Indiana executed Joseph Corcoran overnight on Wednesday, Dec. 18. His execution is the first to occur in the state in 15 years.
Corcoran was convicted for killing his brother and three others in 1997. In the years since, Corcoran has repeatedly admitted to the crime.
He shot each victim multiple times after hearing them allege he murdered his parents. Corcoran stood trial for their deaths, but a jury found him not guilty.
The 49-year-old’s execution came despite a plea from family and lawyers to grant him clemency. They cited what his lawyers described as “serious mental illness,” while the anti-execution nonprofit Death Penalty Information Center told The Washington Post that Corcoran had a long history of paranoid schizophrenia.
Had the death sentence been in neighboring Ohio or Kentucky, they said, a court would likely block the execution. Those states ban using the death penalty in cases of serious mental illness.
And while most state-sanctioned executions throughout history have occurred with some public visibility, Indiana is one of just two states that doesn’t allow members of the media to witness executions.
Despite this, Corcoran’s execution was different, as the warden approved his request to allow a reporter from the Indiana Capital Chronicle to be a witness as corrections officials administered a lethal drug via IV.

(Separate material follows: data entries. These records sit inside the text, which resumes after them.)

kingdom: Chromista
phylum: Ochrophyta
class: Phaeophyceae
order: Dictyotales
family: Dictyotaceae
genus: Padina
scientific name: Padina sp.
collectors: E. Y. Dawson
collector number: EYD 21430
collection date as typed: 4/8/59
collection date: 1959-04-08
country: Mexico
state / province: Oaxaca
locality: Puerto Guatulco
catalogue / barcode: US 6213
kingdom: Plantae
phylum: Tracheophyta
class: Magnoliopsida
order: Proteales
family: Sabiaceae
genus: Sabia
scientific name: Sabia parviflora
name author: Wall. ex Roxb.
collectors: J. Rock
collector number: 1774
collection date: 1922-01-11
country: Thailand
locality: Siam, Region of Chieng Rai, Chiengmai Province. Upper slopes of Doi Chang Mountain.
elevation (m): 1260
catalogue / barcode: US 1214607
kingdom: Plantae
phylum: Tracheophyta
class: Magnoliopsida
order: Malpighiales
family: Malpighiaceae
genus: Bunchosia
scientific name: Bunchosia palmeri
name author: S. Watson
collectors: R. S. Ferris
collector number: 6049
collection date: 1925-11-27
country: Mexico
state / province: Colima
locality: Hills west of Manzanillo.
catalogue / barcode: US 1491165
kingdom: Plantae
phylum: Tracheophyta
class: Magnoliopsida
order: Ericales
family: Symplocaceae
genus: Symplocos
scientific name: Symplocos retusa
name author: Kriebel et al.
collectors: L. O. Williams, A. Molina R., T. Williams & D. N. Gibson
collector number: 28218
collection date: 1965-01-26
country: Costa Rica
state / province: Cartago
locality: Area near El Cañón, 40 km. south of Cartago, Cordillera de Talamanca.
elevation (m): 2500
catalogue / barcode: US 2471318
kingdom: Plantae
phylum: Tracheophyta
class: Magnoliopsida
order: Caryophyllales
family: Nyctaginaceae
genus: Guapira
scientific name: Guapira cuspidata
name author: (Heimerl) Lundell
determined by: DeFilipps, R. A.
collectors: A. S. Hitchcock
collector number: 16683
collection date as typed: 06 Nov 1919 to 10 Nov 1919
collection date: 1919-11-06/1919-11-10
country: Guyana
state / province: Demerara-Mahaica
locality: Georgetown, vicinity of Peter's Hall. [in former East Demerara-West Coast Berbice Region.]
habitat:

“He had some very brief head movement,” Casey Smith, the reporter who witnessed the execution, told the Associated Press. “You could see his eyes were open. He was blinking. We couldn’t hear him say anything. He did not seem from my vantage point to be in distress at that point.”
Smith also wrote that Corcoran was mostly still and silent. “After a brief movement of his left hand and fingers at about 12:37 a.m., Corcoran did not move again,” she wrote.
Indiana Attorney General Todd Rokita issued a statement Wednesday morning, saying that Corcoran “finally paid his debt to society as justice was provided to his victims.”